Ao mesmo tempo, Pina Moura «cozinha» um pacto fiscal com os contribuintes. Mistura a eliminação de muitos benefícios fiscais e a redução de deduções e abatimentos, com o englobamento de rendimentos que até aqui ou não eram tributados ou eram-no a taxas liberatórias. Mistura o aumento de outras deduções e abatimentos com a diminuição das categorias de tributação e junta ainda o combate à fraude e evasão fiscal para conseguir alargar a base tributável. De seguida, e como o Governo garante que o seu objectivo não é aumentar a carga fiscal, o ministro apresenta o resultado: o esforço fiscal dos contribuintes cumpridores vai diminuir. Para isso, o Governo está disposto a diminuir as taxas de imposto e a aumentar os escalões do IRS «devolvendo» aos contribuintes cerca de 90 milhões de contos, dos quais cerca de 60 serão dirigidos aos trabalhadores por conta de outrem.
Mas mesmo com Pina Moura a tentar agradar a todos, essa tentativa não é condição suficiente para garantir que esta proposta irá receber o «sim» do Parlamento ou que não irá sofrer alterações que a descaracterizem. A história recente mostra o quanto permeáveis são as propostas deste tipo, nomeadamente no que diz respeito ao combate à fraude e evasão fiscal. Basta lembrar que no último anteprojecto de Lei Geral Tributária, ainda em 1998, já estava prevista a inversão do ónus da prova. No entanto, os protestos das entidades patronais foi suficiente para que António Guterres, à última hora, ordenasse a retirada do referido artigo. Basta também lembrar que, ainda no ano passado, António Guterres era um dos grandes defensores do sigilo bancário.

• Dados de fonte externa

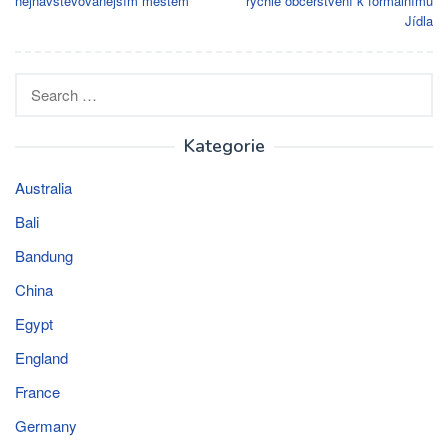
nejnavštěvovanějším městem
rychlé občerstvení k formálnímu
Jídla
Search
for:
Kategorie
Australia
Bali
Bandung
China
Egypt
England
France
Germany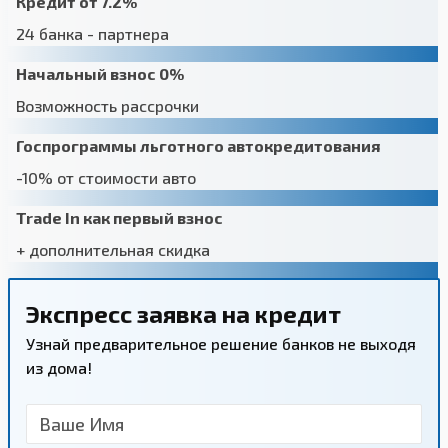
Кредит от 7.2%
24 банка - партнера
Начальный взнос 0%
Возможность рассрочки
Госпрограммы льготного автокредитования
-10% от стоимости авто
Trade In как первый взнос
+ дополнительная скидка
Экспресс заявка на кредит
Узнай предварительное решение банков не выходя
из дома!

E basta ainda lembrar que quando o Governo anterior tentou introduzir a chamada colecta mínima, o PSD, através de uma enorme campanha, fez o Executivo recuar.
O documento ontem entregue aos deputados é totalmente baseado na terceira versão do relatório da Estrutura de Coordenação da Reforma Fiscal, o grupo criado por Pina Moura para fazer a síntese dos vários estudos sobre fiscalidade. As recomendações deste grupo de trabalho, a que o EXPRESSO teve acesso, sugerem inúmeras alterações à tributação que é feita actualmente ao nível do IRS. As mais significativas são as que dizem respeito à tributação das famílias a ao combate à fraude e evasão fiscal.
Se este diploma vier a ser aprovado e depois o Governo legislar no sentido de regulamentar a autorização que pediu, estará dado o primeiro passo para a reforma fiscal. Depois, seguir-se-á a tributação em sede de IRC, em Setembro, e a tributação do património em Dezembro.